The fluffiness of this article reminds me of a passage from "Debt, The First 5,000 years" by John Graeber:
> For years, everyone had been hearing of a whole host of new, ultrasophisticated financial innovations: credit and commodity derivatives, collateralized mortgage obligation derivatives, hybrid securities, debt swaps, and so on. These new derivative markets were so incredibly sophisticated, that-according to one persistent story-a prominent investment house had to employ astrophysicists to run trading programs... I well remember going to conferences in 2006 and 2007 where trendy social theorists presented papers arguing that these new forms of securitization, linked to new information technologies, heralded a looming transformation in the very nature of time, possibly reality itself. I remember thinking: "Suckers!" And so they were.

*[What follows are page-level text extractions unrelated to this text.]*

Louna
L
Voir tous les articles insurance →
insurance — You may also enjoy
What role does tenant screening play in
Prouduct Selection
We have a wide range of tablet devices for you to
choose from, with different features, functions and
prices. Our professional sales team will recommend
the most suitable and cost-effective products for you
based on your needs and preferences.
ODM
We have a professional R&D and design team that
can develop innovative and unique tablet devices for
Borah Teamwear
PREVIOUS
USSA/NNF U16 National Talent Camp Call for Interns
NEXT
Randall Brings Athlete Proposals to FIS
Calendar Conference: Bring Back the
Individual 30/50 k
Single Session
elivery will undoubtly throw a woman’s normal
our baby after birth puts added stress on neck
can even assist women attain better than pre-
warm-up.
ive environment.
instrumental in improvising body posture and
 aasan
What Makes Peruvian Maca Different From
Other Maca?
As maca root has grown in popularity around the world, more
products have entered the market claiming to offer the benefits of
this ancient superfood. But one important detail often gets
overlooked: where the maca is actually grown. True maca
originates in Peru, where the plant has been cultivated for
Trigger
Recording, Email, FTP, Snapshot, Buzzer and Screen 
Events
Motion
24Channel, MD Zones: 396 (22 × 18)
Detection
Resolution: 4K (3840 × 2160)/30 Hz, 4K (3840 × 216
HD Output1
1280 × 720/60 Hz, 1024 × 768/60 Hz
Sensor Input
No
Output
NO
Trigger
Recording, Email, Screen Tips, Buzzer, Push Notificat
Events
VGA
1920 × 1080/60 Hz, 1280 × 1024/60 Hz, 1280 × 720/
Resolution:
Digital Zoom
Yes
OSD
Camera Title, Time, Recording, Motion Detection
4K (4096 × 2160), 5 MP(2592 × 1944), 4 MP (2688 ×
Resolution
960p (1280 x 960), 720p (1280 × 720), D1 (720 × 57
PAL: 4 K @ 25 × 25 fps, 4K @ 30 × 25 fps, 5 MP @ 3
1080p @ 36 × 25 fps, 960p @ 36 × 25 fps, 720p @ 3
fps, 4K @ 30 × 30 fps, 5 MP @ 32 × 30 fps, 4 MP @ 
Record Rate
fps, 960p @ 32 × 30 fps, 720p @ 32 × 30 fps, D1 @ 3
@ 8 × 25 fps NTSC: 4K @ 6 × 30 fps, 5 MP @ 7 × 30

Exactly. There are so many things wrong with this, on a biology level, on a computer science level, and on a philosophical level, and even going back to the Monodo 2000 days (which is back on line by the way http://www.mondo2000.com) it's been a while since I've read something that emits this kind of glue huffing hyperbole.
Look, we're all evolved biological creatures which operate in a physical reality, but do you really want the guys writing the javascript on your banking web site re-programming your brain? AI guys can talk a good game, but they are also kind of hacky programmers.
I'm on the materialist side of the spectrum but bootstrapping from bio to silicon, just think about it... just, spend 30 seconds breathing and think about whether you want your brain running on an Intel chip.
Humans have been underestimating the difficulty in building truly intelligence machines since the 50s. Whenever we do reach it, what will happen after that is really anyone's guess. Those who pretend to know are just selling you their own half-baked ideas.